> [Required action]:
Each entry should be returned exactly as written, with no pictures carried over.

> [Page images and extracted text]:
--------------------
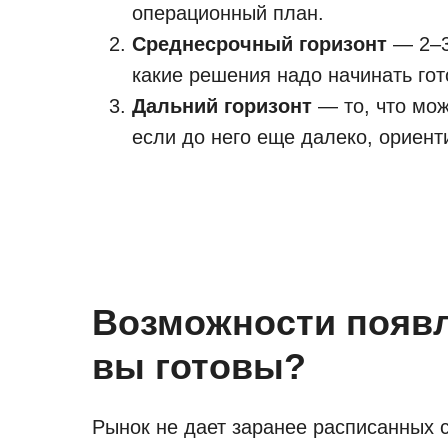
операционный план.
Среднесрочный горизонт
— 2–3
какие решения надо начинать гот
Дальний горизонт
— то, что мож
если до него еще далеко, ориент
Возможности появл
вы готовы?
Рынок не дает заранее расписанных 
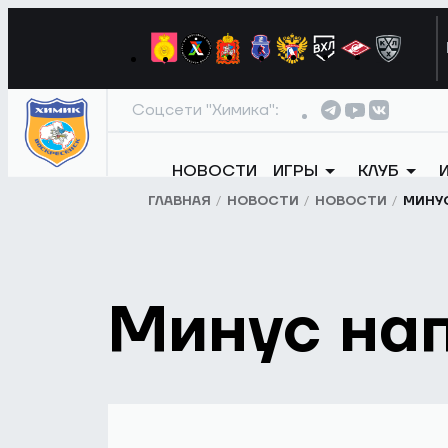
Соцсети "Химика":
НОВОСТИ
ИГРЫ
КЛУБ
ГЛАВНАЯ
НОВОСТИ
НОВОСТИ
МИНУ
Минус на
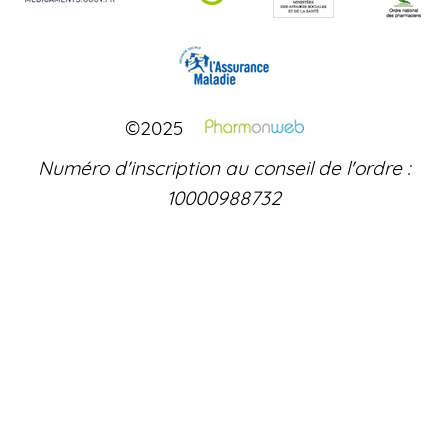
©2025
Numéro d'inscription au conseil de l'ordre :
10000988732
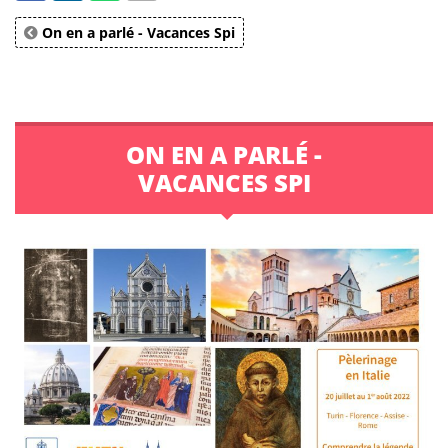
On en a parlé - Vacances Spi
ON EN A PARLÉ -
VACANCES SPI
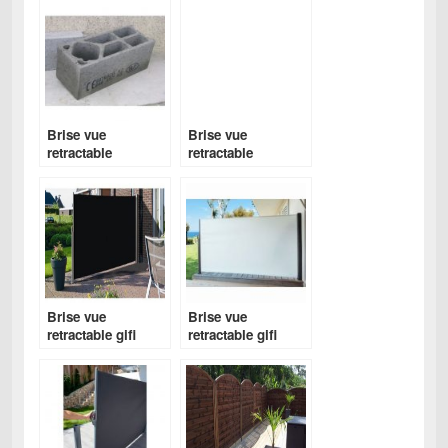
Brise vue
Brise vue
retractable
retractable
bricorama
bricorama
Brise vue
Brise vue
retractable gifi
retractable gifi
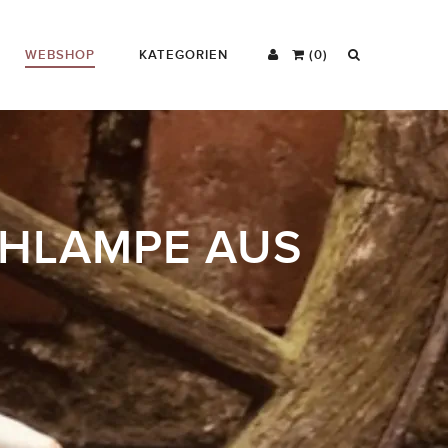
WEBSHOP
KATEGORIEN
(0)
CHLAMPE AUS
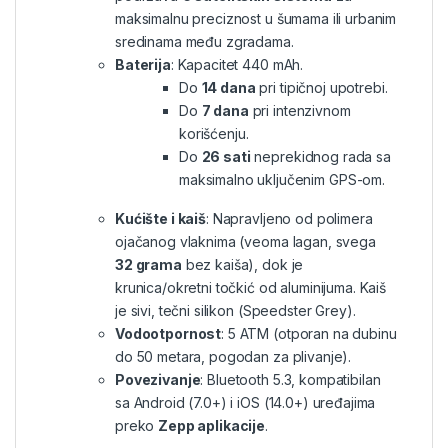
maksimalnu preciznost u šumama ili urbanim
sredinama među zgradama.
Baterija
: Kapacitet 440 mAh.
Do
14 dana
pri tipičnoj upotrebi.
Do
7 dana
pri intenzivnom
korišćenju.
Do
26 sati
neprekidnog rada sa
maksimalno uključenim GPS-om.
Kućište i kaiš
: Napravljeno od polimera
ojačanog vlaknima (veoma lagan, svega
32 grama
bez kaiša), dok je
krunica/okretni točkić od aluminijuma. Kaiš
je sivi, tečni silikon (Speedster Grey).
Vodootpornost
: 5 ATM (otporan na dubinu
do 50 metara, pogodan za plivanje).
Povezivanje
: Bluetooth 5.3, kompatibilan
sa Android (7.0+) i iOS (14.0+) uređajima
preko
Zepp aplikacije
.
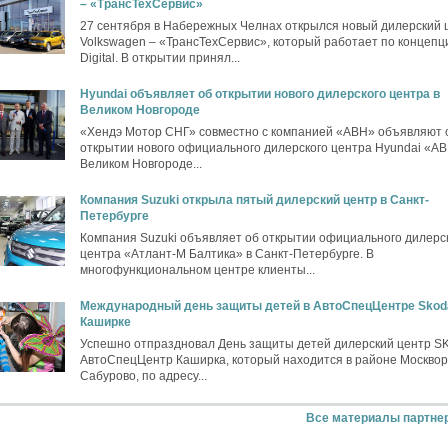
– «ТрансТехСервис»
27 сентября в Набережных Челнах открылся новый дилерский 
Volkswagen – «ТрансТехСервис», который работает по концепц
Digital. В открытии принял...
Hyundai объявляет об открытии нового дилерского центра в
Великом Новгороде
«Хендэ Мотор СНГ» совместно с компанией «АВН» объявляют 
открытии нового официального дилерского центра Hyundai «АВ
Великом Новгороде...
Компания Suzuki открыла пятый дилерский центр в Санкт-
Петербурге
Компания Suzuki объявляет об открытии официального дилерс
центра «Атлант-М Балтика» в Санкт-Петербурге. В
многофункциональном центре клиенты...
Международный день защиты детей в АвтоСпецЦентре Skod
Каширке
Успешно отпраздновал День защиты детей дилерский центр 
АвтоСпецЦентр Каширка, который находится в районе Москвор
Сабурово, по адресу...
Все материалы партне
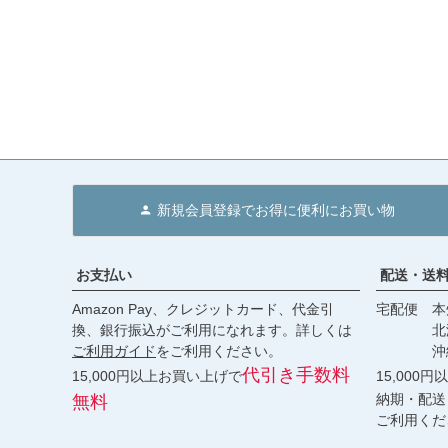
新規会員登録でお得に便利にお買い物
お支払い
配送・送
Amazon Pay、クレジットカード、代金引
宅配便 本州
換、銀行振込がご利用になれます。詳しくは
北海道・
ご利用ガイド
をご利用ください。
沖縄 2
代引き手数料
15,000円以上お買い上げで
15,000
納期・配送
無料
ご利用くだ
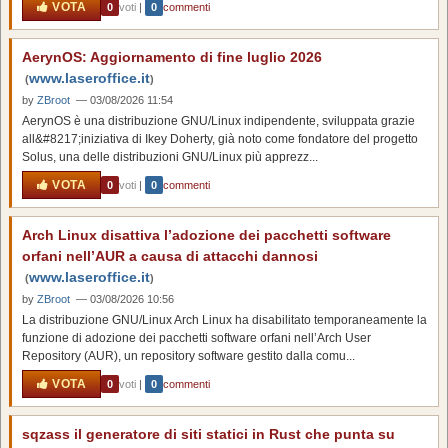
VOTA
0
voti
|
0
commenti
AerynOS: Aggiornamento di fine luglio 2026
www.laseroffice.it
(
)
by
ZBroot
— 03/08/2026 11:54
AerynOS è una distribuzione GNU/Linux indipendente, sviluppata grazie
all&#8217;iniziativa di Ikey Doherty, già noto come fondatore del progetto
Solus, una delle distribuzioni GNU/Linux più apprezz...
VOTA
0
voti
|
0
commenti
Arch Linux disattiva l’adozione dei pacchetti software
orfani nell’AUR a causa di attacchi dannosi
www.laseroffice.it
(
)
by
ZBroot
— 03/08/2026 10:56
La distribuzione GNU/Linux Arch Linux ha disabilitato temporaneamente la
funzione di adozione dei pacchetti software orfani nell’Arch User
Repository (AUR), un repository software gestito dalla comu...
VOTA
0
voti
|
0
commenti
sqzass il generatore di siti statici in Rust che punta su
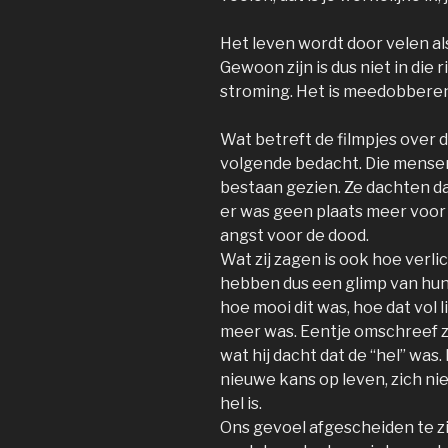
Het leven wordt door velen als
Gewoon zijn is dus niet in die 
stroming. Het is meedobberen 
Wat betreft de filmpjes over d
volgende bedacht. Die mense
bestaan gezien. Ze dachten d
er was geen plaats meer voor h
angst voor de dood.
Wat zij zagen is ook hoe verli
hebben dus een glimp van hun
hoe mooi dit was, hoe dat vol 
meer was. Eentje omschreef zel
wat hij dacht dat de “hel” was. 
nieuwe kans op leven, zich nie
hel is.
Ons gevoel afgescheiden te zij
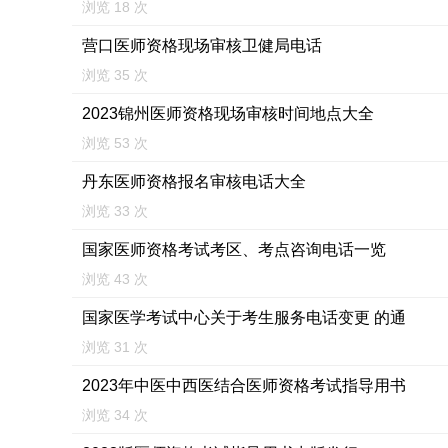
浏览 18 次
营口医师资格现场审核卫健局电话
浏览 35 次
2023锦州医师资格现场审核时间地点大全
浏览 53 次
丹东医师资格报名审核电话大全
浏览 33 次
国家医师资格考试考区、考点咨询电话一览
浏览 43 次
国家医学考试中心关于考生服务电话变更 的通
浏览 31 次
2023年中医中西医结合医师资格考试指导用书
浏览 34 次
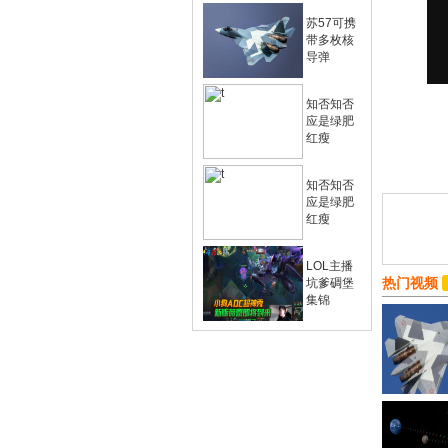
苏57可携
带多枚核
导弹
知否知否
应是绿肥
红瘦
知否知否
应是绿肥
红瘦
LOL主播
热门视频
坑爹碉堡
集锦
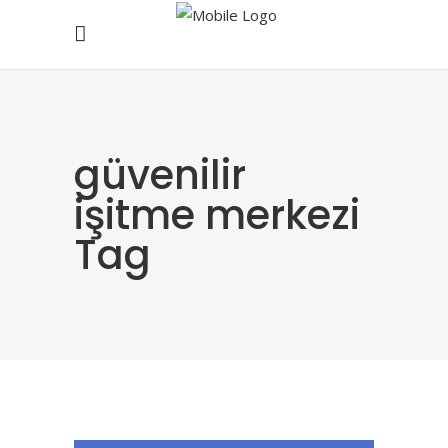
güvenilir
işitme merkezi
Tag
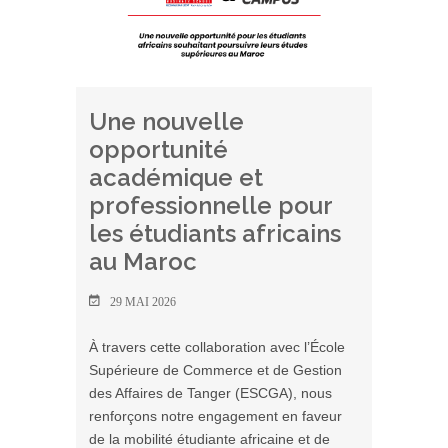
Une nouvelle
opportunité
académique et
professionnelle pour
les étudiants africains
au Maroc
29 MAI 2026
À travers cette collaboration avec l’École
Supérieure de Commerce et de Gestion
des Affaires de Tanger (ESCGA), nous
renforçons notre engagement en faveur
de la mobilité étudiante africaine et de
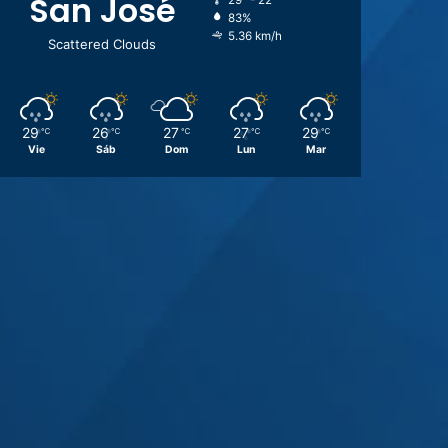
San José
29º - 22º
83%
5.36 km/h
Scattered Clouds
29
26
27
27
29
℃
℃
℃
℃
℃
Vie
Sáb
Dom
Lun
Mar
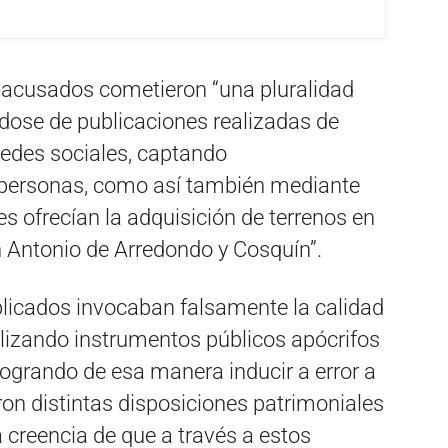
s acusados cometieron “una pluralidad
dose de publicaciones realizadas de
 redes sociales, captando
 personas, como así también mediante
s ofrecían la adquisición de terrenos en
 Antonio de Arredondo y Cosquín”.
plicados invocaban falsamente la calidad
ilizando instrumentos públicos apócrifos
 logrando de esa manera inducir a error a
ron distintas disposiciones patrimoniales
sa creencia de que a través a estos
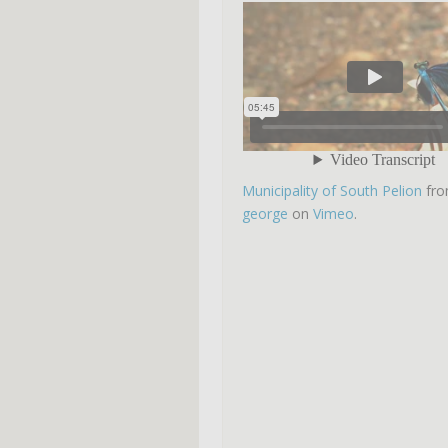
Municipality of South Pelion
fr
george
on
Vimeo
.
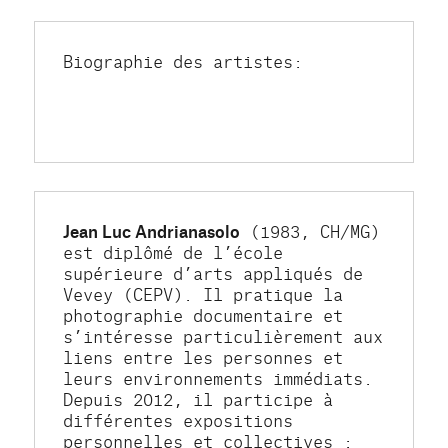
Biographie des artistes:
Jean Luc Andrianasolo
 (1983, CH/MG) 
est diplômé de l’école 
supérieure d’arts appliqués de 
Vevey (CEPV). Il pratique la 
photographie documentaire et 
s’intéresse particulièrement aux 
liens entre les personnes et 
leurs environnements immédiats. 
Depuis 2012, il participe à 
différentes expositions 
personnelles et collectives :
--------------------
> [Expected output]:
операционный план.
Среднесрочный горизонт
— 2–3
какие решения надо начинать гот
Дальний горизонт
— то, что мож
если до него еще далеко, ориент
Возможности появл
вы готовы?
Рынок не дает заранее расписанных 
Соцсети "Химика":
НОВОСТИ
ИГРЫ
КЛУБ
ГЛАВНАЯ
НОВОСТИ
НОВОСТИ
МИНУ
Минус на
©2025
Numéro d'inscription au conseil de l'ordre :
10000988732
On en a parlé - Vacances Spi
ON EN A PARLÉ -
VACANCES SPI
Brise vue
Brise vue
retractable
retractable
bricorama
bricorama
Brise vue
Brise vue
retractable gifi
retractable gifi
WEBSHOP
KATEGORIEN
(0)
CHLAMPE AUS
maksimalnu preciznost u šumama ili urbanim
sredinama među zgradama.
Baterija
: Kapacitet 440 mAh.
Do
14 dana
pri tipičnoj upotrebi.
Do
7 dana
pri intenzivnom
korišćenju.
Do
26 sati
neprekidnog rada sa
maksimalno uključenim GPS-om.
Kućište i kaiš
: Napravljeno od polimera
ojačanog vlaknima (veoma lagan, svega
32 grama
bez kaiša), dok je
krunica/okretni točkić od aluminijuma. Kaiš
je sivi, tečni silikon (Speedster Grey).
Vodootpornost
: 5 ATM (otporan na dubinu
do 50 metara, pogodan za plivanje).
Povezivanje
: Bluetooth 5.3, kompatibilan
sa Android (7.0+) i iOS (14.0+) uređajima
preko
Zepp aplikacije
.
– «ТрансТехСервис»
27 сентября в Набережных Челнах открылся новый дилерский 
Volkswagen – «ТрансТехСервис», который работает по концепц
Digital. В открытии принял...
Hyundai объявляет об открытии нового дилерского центра в
Великом Новгороде
«Хендэ Мотор СНГ» совместно с компанией «АВН» объявляют 
открытии нового официального дилерского центра Hyundai «АВ
Великом Новгороде...
Компания Suzuki открыла пятый дилерский центр в Санкт-
Петербурге
Компания Suzuki объявляет об открытии официального дилерс
центра «Атлант-М Балтика» в Санкт-Петербурге. В
многофункциональном центре клиенты...
Международный день защиты детей в АвтоСпецЦентре Skod
Каширке
Успешно отпраздновал День защиты детей дилерский центр 
АвтоСпецЦентр Каширка, который находится в районе Москвор
Сабурово, по адресу...
Все материалы партне
新規会員登録でお得に便利にお買い物
お支払い
配送・送
Amazon Pay、クレジットカード、代金引
宅配便 本州
換、銀行振込がご利用になれます。詳しくは
北海道・
ご利用ガイド
をご利用ください。
沖縄 2
代引き手数料
15,000円以上お買い上げで
15,000
納期・配送
無料
ご利用くだ
VOTA
0
voti
|
0
commenti
AerynOS: Aggiornamento di fine luglio 2026
www.laseroffice.it
(
)
by
ZBroot
— 03/08/2026 11:54
AerynOS è una distribuzione GNU/Linux indipendente, sviluppata grazie
all&#8217;iniziativa di Ikey Doherty, già noto come fondatore del progetto
Solus, una delle distribuzioni GNU/Linux più apprezz...
VOTA
0
voti
|
0
commenti
Arch Linux disattiva l’adozione dei pacchetti software
orfani nell’AUR a causa di attacchi dannosi
www.laseroffice.it
(
)
by
ZBroot
— 03/08/2026 10:56
La distribuzione GNU/Linux Arch Linux ha disabilitato temporaneamente la
funzione di adozione dei pacchetti software orfani nell’Arch User
Repository (AUR), un repository software gestito dalla comu...
VOTA
0
voti
|
0
commenti
sqzass il generatore di siti statici in Rust che punta su
Het leven wordt door velen als
Gewoon zijn is dus niet in die 
stroming. Het is meedobberen 
Wat betreft de filmpjes over d
volgende bedacht. Die mense
bestaan gezien. Ze dachten d
er was geen plaats meer voor h
angst voor de dood.
Wat zij zagen is ook hoe verli
hebben dus een glimp van hun
hoe mooi dit was, hoe dat vol 
meer was. Eentje omschreef zel
wat hij dacht dat de “hel” was. 
nieuwe kans op leven, zich nie
hel is.
Ons gevoel afgescheiden te zij
浏览 18 次
营口医师资格现场审核卫健局电话
浏览 35 次
2023锦州医师资格现场审核时间地点大全
浏览 53 次
丹东医师资格报名审核电话大全
浏览 33 次
国家医师资格考试考区、考点咨询电话一览
浏览 43 次
国家医学考试中心关于考生服务电话变更 的通
浏览 31 次
2023年中医中西医结合医师资格考试指导用书
浏览 34 次
苏57可携
带多枚核
导弹
知否知否
应是绿肥
红瘦
知否知否
应是绿肥
红瘦
LOL主播
热门视频
坑爹碉堡
集锦
güvenilir
işitme merkezi
Tag
Une nouvelle
opportunité
académique et
professionnelle pour
les étudiants africains
au Maroc
29 MAI 2026
À travers cette collaboration avec l’École
Supérieure de Commerce et de Gestion
des Affaires de Tanger (ESCGA), nous
renforçons notre engagement en faveur
de la mobilité étudiante africaine et de
San José
29º - 22º
83%
5.36 km/h
Scattered Clouds
29
26
27
27
29
℃
℃
℃
℃
℃
Vie
Sáb
Dom
Lun
Mar
s acusados cometieron “una pluralidad
dose de publicaciones realizadas de
 redes sociales, captando
 personas, como así también mediante
s ofrecían la adquisición de terrenos en
 Antonio de Arredondo y Cosquín”.
plicados invocaban falsamente la calidad
ilizando instrumentos públicos apócrifos
 logrando de esa manera inducir a error a
ron distintas disposiciones patrimoniales
sa creencia de que a través a estos
Municipality of South Pelion
fr
george
on
Vimeo
.
Biographie des artistes:
Jean Luc Andrianasolo
 (1983, CH/MG) 
est diplômé de l’école 
supérieure d’arts appliqués de 
Vevey (CEPV). Il pratique la 
photographie documentaire et 
s’intéresse particulièrement aux 
liens entre les personnes et 
leurs environnements immédiats. 
Depuis 2012, il participe à 
différentes expositions 
personnelles et collectives :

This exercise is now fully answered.